Золотая цепь

22
18
20
22
24
26
28
30

Корделия, которая сидела перед зеркалом и расчесывала волосы, вздохнула. Она полночи плакала, в ужасе осознав, в какое положение поставила брата, привязавшись к нему со своим непрошеным сочувствием. Она знала, что не заслуживает никаких подарков, да и вечера в Адском Алькове, если уж на то пошло.

– Скорее всего, это от Люси…

Мать уже развернула упаковку и открывала коробку. Райза отошла к двери; судя по выражению ее лица, ее встревожило радостное возбуждение Соны. Зашуршала тонкая бумага, и Сона громко ахнула:

– О, Лейли!

Корделия, будучи не в силах сдержать любопытство, поднялась со стула и подошла к матери. И, в свою очередь, ахнула. Сона извлекла из коробки дюжину платьев: дневные платья и чайные платья, потрясающие вечерние наряды сочных, насыщенных цветов. Здесь было бирюзовое кружево, хлопчатобумажные ткани цвета корицы, винного цвета, ярко-зеленые шелка, шелка цвета кларета, бордовые, золотистые, темно-розовые.

Сона взяла шелковое платье бронзового цвета с отделкой из шифона на корсаже и подоле.

– Какое красивое, – произнесла она с некоторой неохотой. – Это от Джеймса, верно?

Корделия, оправившись от изумления, заметила среди чайных платьев небольшую карточку с буквой «А» и сразу же сообразила, от кого коробка. Но ей показалось, что если мать поверит в то, что это подарок Джеймса, она позволит ей надевать новые наряды. И Корделия не стала переубеждать Сону.

– Как это мило с его стороны, тебе не кажется? – заметила она. – Я могу надеть новое платье сегодня – в Институте будет вечер.

Сона восторженно заулыбалась, и на сердце Корделии легла свинцовая тяжесть. Теперь мать сочтет, что у Джеймса имеются серьезные намерения. Какая ирония, подумала она; впервые в жизни их с матерью желания совпали, но этим желаниям не суждено исполниться.

Ровно в девять Анна заехала за Корделией в новеньком черном экипаже. Корделия поспешила к дверям, закутавшись в накидку, несмотря на то, что вечер был теплый, и забралась в карету, не обращая внимания на просьбы матери прихватить еще и перчатки, а может быть, даже муфту.

Сиденья кареты были обиты алым бархатом, медные детали и гвоздики ослепительно сияли. Анна сидела, небрежно скрестив длинные ноги. Она была одета в элегантный черный мужской костюм с белой накрахмаленной рубашкой.
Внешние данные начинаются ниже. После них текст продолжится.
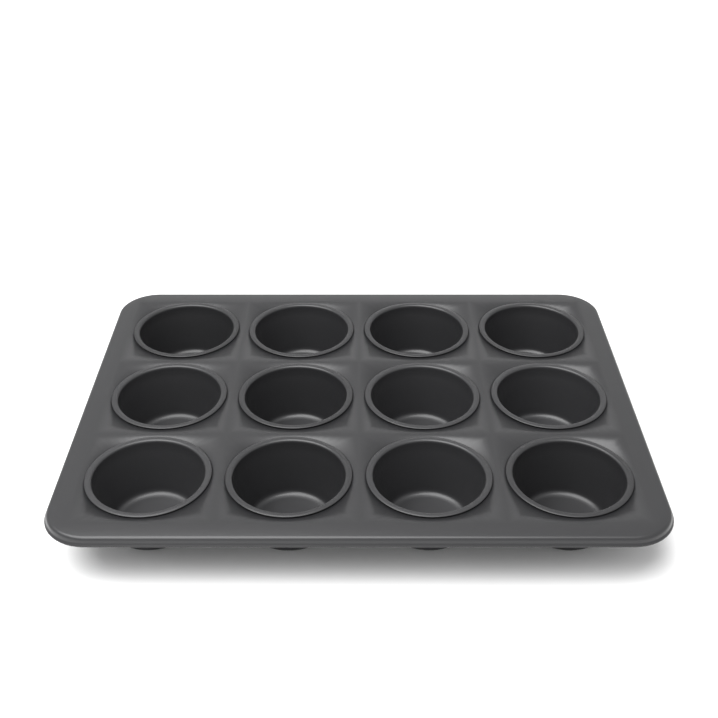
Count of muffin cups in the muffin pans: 12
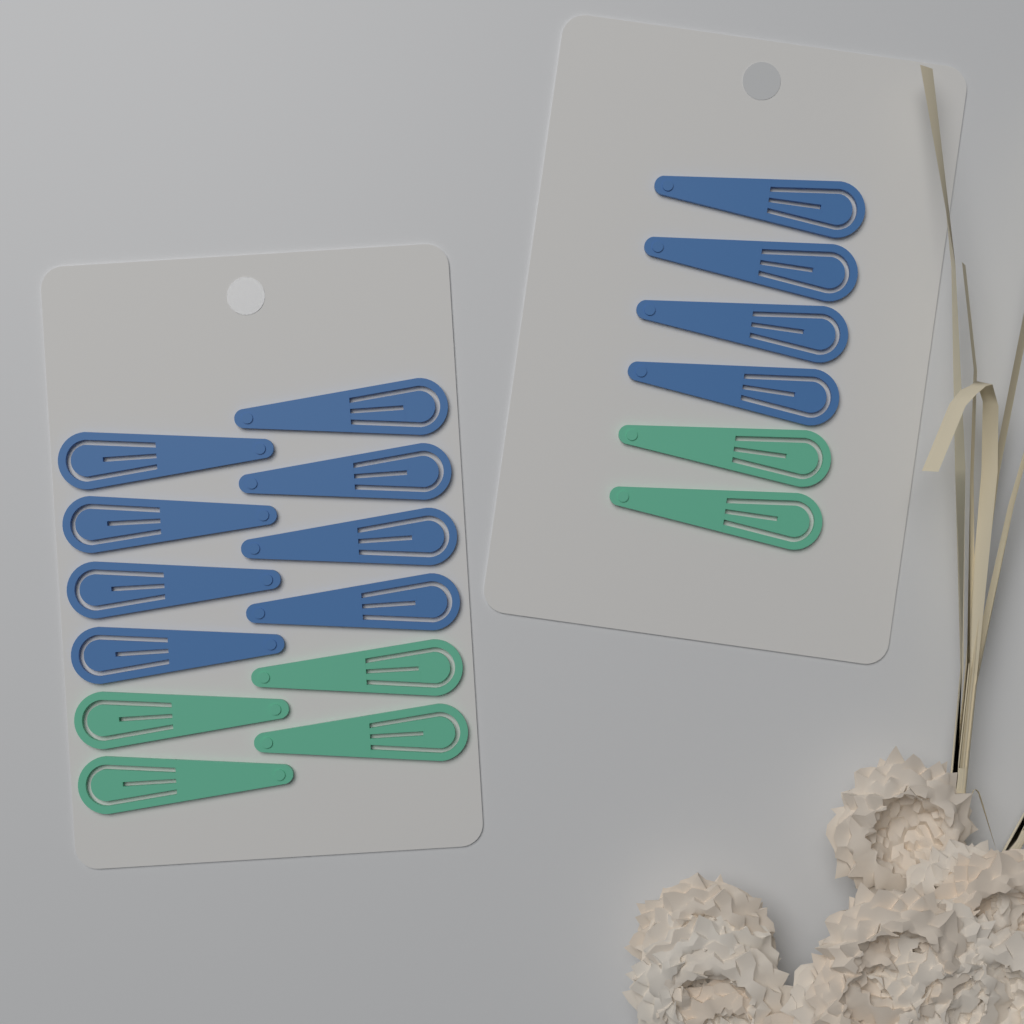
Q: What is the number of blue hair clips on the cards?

В галстуке поблескивала аметистовая булавка – такого же цвета, как глаза Кристофера; пиджак облегал узкие плечи и тонкие руки молодой женщины. Анна была совершенно спокойна, и Корделия позавидовала ее всегдашней уверенности в себе.

– Спасибо, – застенчиво заговорила Корделия, когда экипаж тронулся. – Платья просто замечательные… тебе не обязательно было…
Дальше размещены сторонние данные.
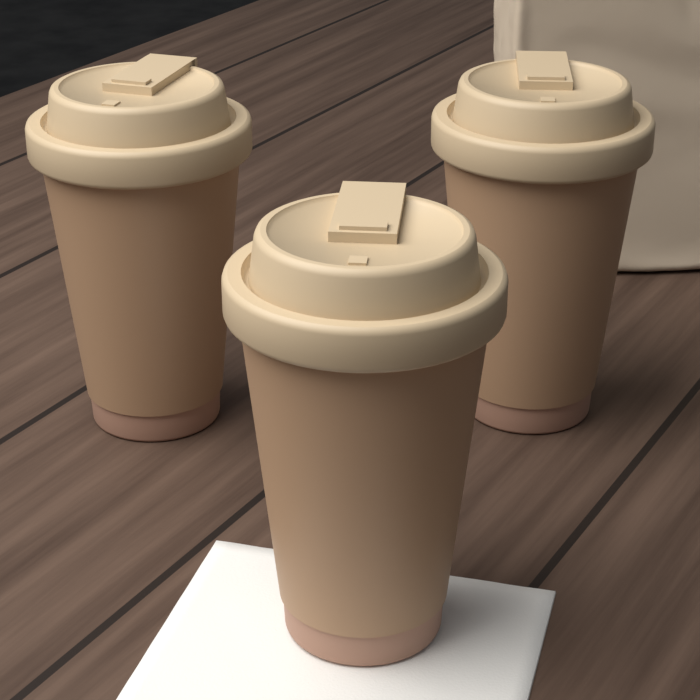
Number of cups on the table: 3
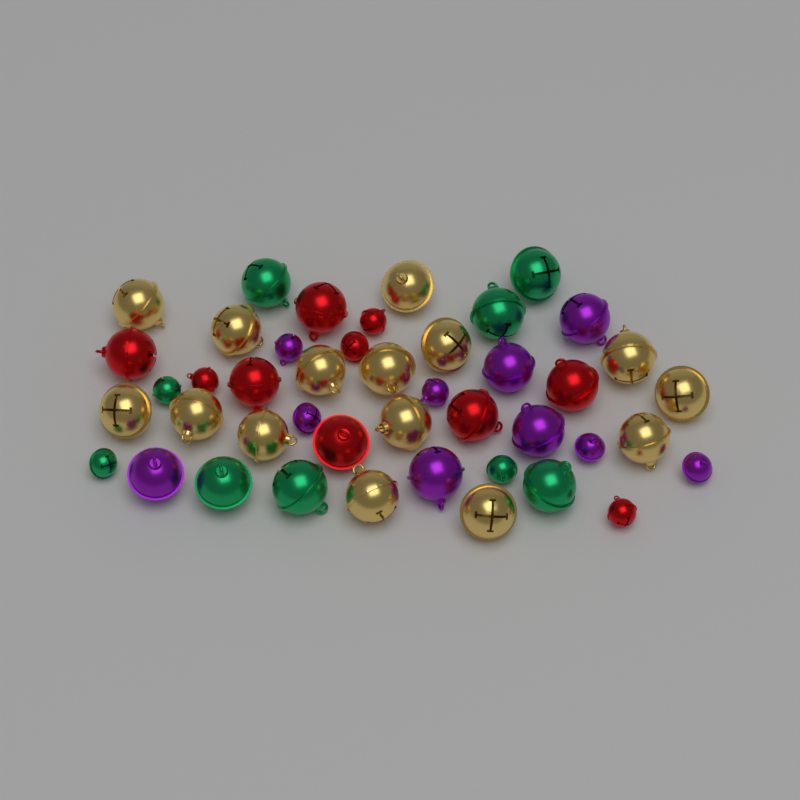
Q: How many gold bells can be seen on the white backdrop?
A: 15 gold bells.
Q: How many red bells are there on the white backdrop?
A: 10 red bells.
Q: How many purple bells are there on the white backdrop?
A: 10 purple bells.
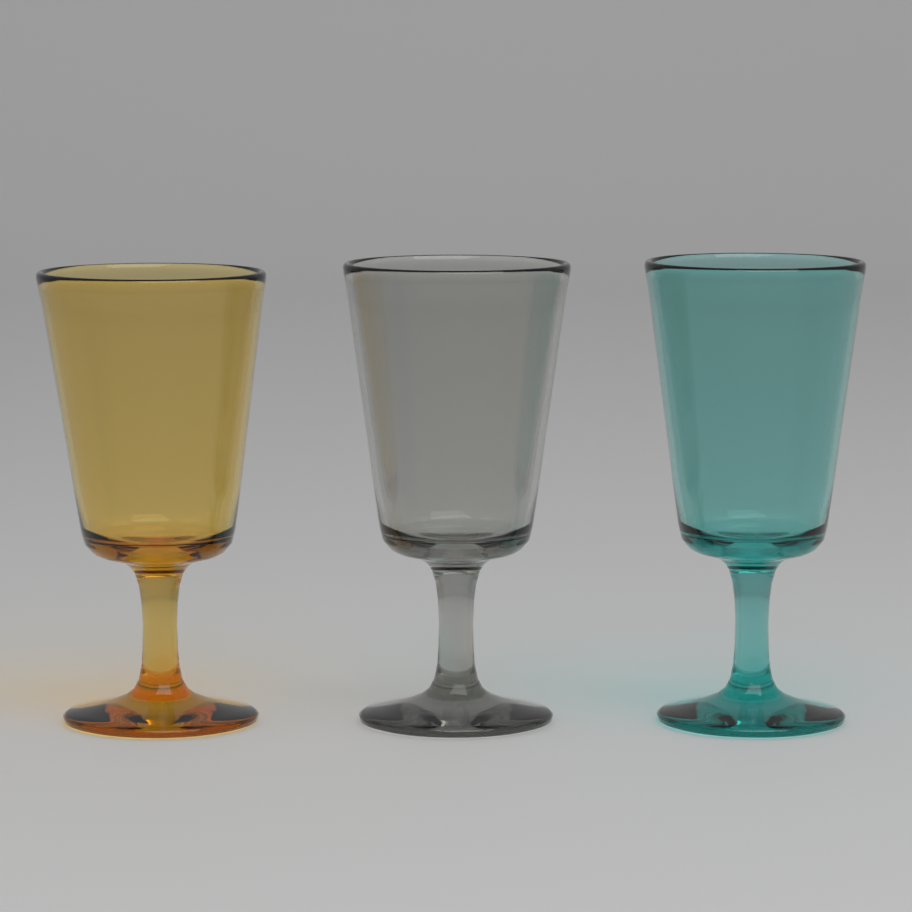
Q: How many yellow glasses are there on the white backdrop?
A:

Анна небрежно отмахнулась от благодарностей.

– Это абсолютно ничего мне не стоило. Одна портниха-оборотень кое-чем мне обязана, а Мэтью помог мне подобрать ткани. – Она приподняла бровь. – Итак, что же ты решила надеть сегодня?
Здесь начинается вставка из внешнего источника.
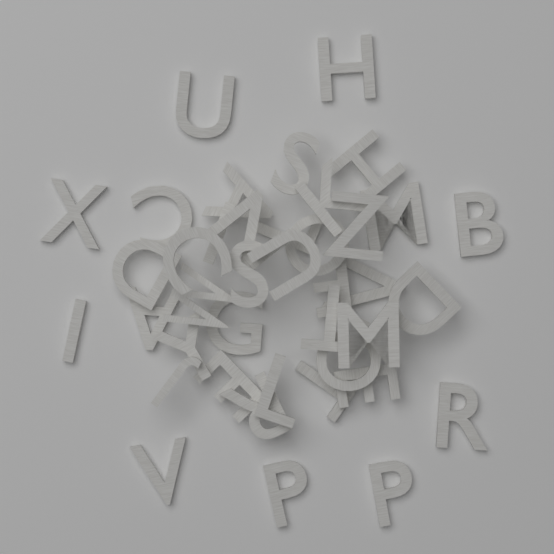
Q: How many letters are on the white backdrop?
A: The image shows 40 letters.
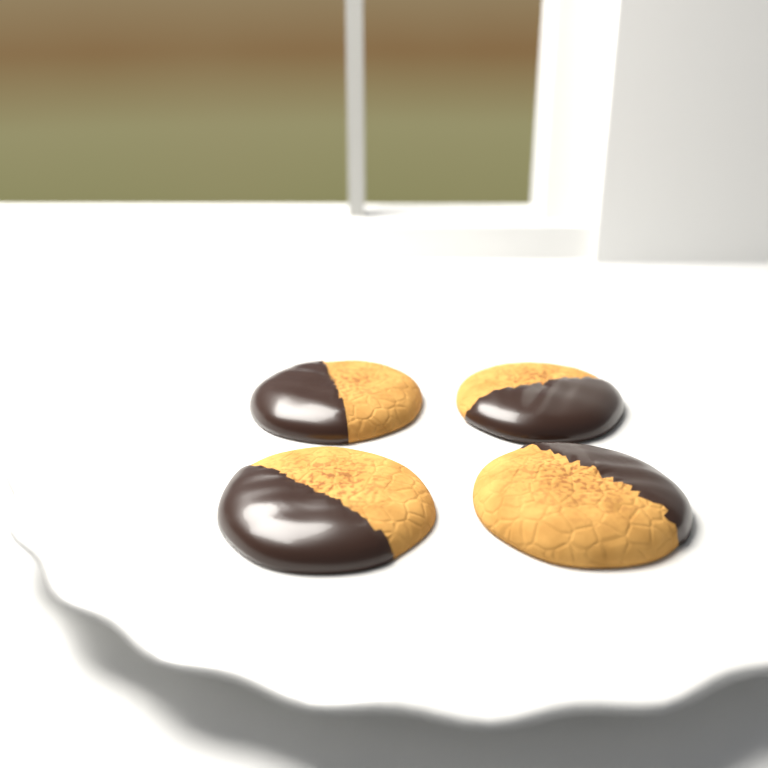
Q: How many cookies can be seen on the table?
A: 4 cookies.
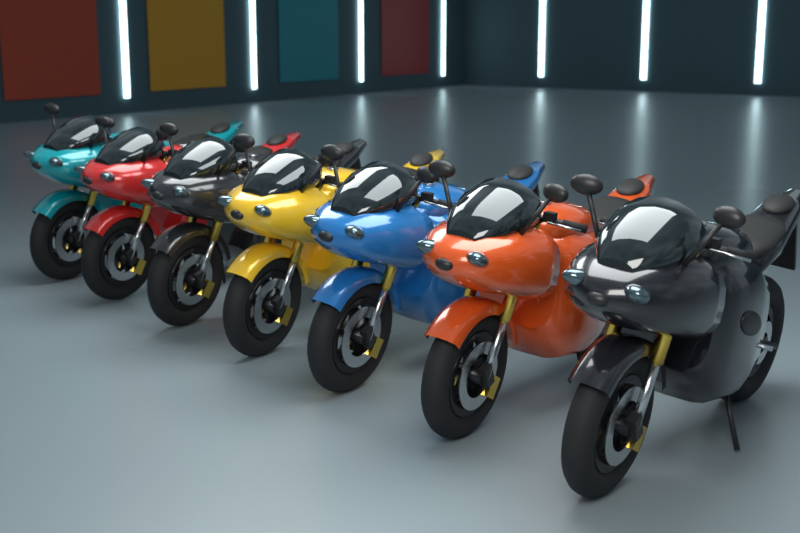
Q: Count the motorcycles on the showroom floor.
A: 7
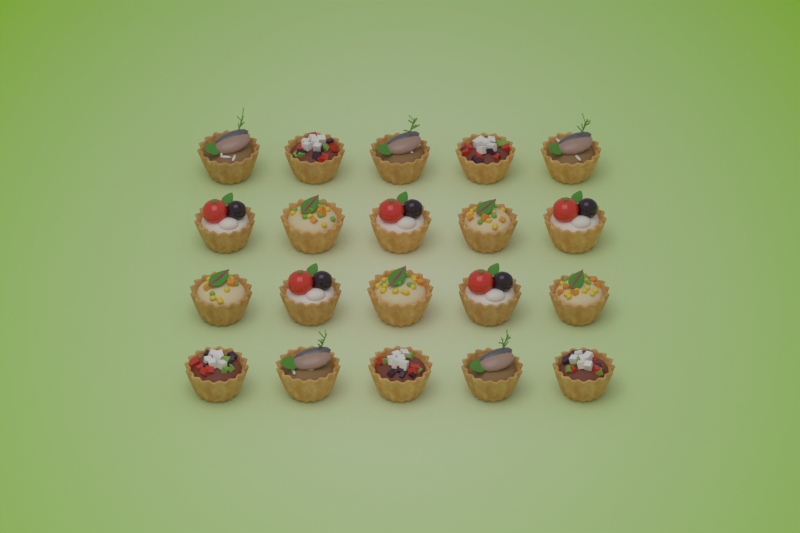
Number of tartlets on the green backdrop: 20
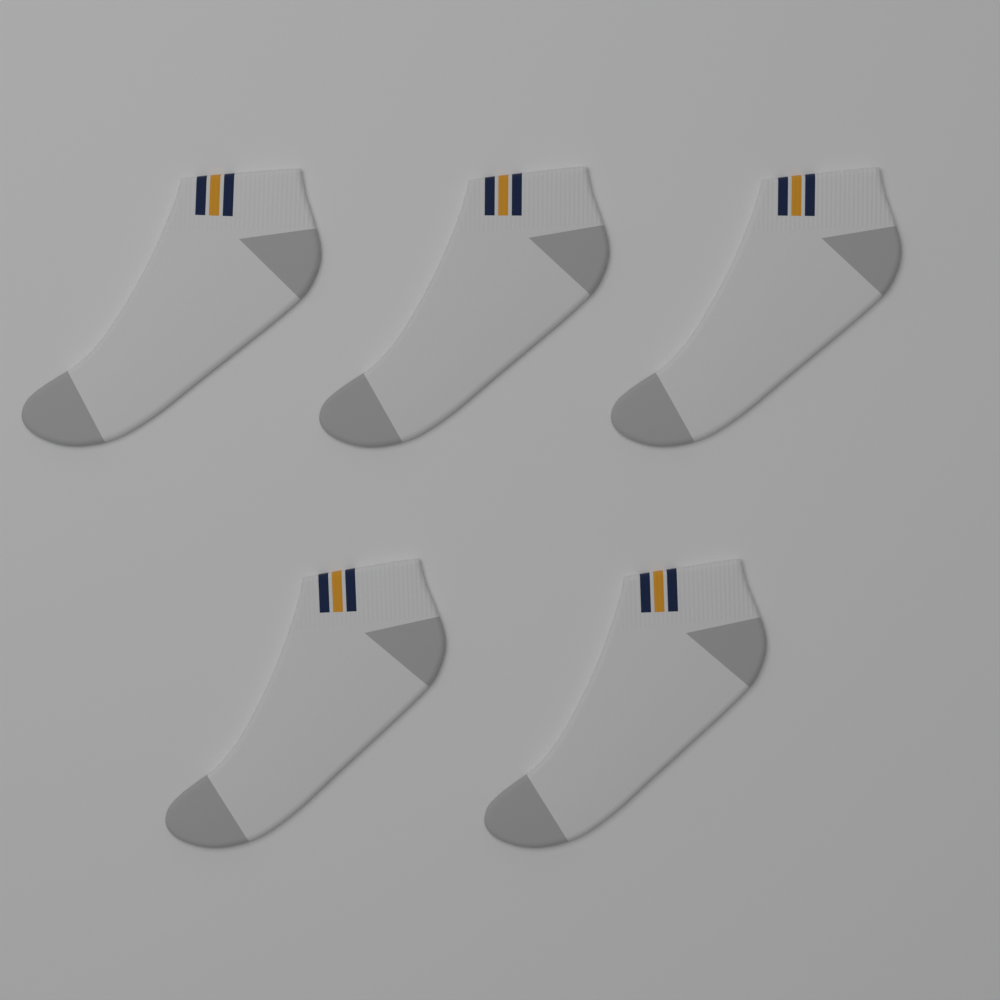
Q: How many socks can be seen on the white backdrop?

Корделия сбросила накидку и продемонстрировала наряд из блестящего шелка цвета бронзы. Прикосновение тяжелой, прохладной ткани напоминало ощущение, испытываемое при погружении в воду; шифоновая отделка мягко касалась щиколоток. Платье оказалось также довольно практичным – мать помогла Корделии спрятать Кортану в ножнах на спине, между тканью и корсетом. Анна одобрительно прищелкнула языком.

– Да, Корделия, тебе идут насыщенные цвета: винно-красный, изумрудный, бирюзовый. Элегантный покрой и простота, никаких рюшей.

Карета свернула в сторону Вест-Энда. Было что-то волнующее в этом путешествии к сердцу Лондона, прочь от аккуратных домов и зеленых скверов Кенсингтона, навстречу толпе людей и бурлящей жизни.

– У нас есть какой-нибудь план? – спросила Корделия, пристально глядя в окно, на площадь Пикадилли. – Что мы будем делать, когда приедем туда?

– Лично я буду заниматься соблазнением, – сообщила Анна. – Вы будете отвлекать гостей или, по крайней мере, постараетесь мне не мешать.